Catalonia's attitude could not be clearer. The three paragraphs of welcome to refugees on the comprehensive, accessible and intelligent refugee.gencat.cat website defines what all nations should must be doing, offering the hand of support and welcome, striving “to provide answers to social problems and humanitarian crises happening in the world from the position of solidarity and democratic responsibility”.

Fine, vital words backed up by will. It in a very small way counters my gross sense of impotence and despair. The situation for the Syrian people is beyond desperate.

How, honestly, can we, with the simple privileges of peace, a roof and a table, not be deeply disturbed by the knowledge that this mass atrocity is happening? Yet life in the information-overload, numb nations of privilege seems to bumble on as if it does not touch us. News bulletins of blood and twisted metal slot in between celebrity red carpets and wonder goals. But it is there, isn't it, like a ceaseless voice in our heads, or mental images of dead children, telling us we cannot ignore.

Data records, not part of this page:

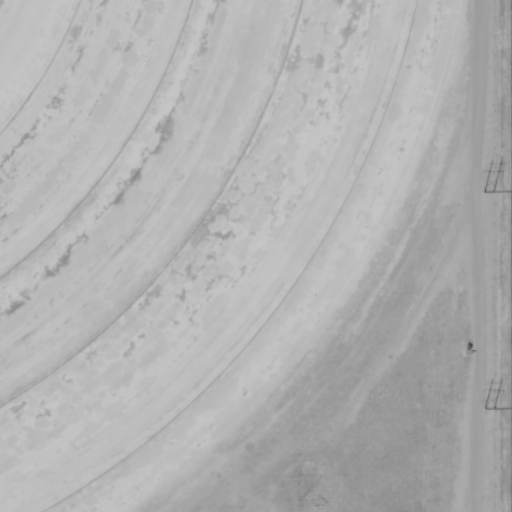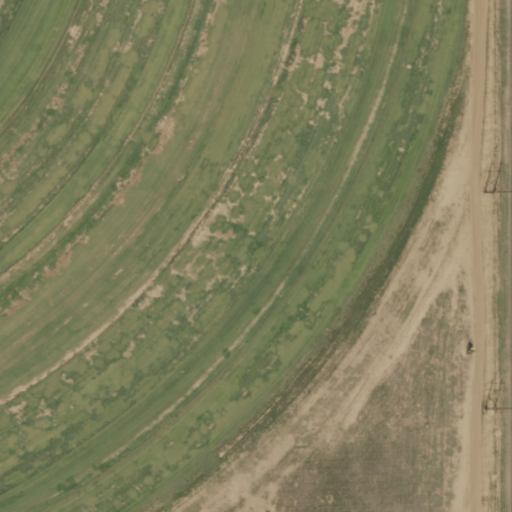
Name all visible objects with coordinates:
power tower: (486, 190)
power tower: (487, 492)
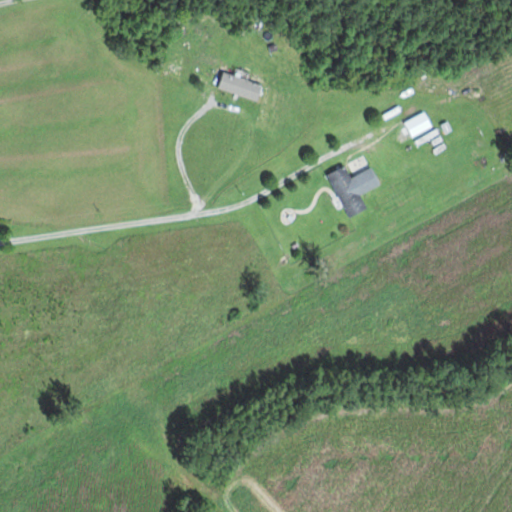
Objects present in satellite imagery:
road: (11, 2)
building: (354, 188)
road: (171, 217)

That is the essential gene of decency and morality.

Barcelona especially has shown once again it is a worldly-wise, tolerant capital, fostering yet further a fundamental pride in this remarkable nation that remembers all too vividly what it is like to experience bombing, executions and mass exodus. Such a statement of humanity and clearly defined commitment is, in defiance of moral cowardice , also a reinforcement of sovereignty.

But can we get to the numbers? As with Britain I remain stunned and profoundly agitated by how little Spain and some other countries are doing in relation to the catastrophe. With more than 11 million people forced to flee their homes, hundreds of thousands killed and the gut-wrenching repeated news of unthinkable acts such as the bombing of hospitals the need is overwhelming greater than the response.

This is my plea to the Generalitat to move out of the shadow of Spain right now on this defining issue, to act independently, with urgency, with the unquestionable legitimacy of common humanity, morality and compassion, and for the Catalans to comfort and help rebuild not thousands but tens of thousands of lives.

We in this house offer sanctuary. Refugees are welcome.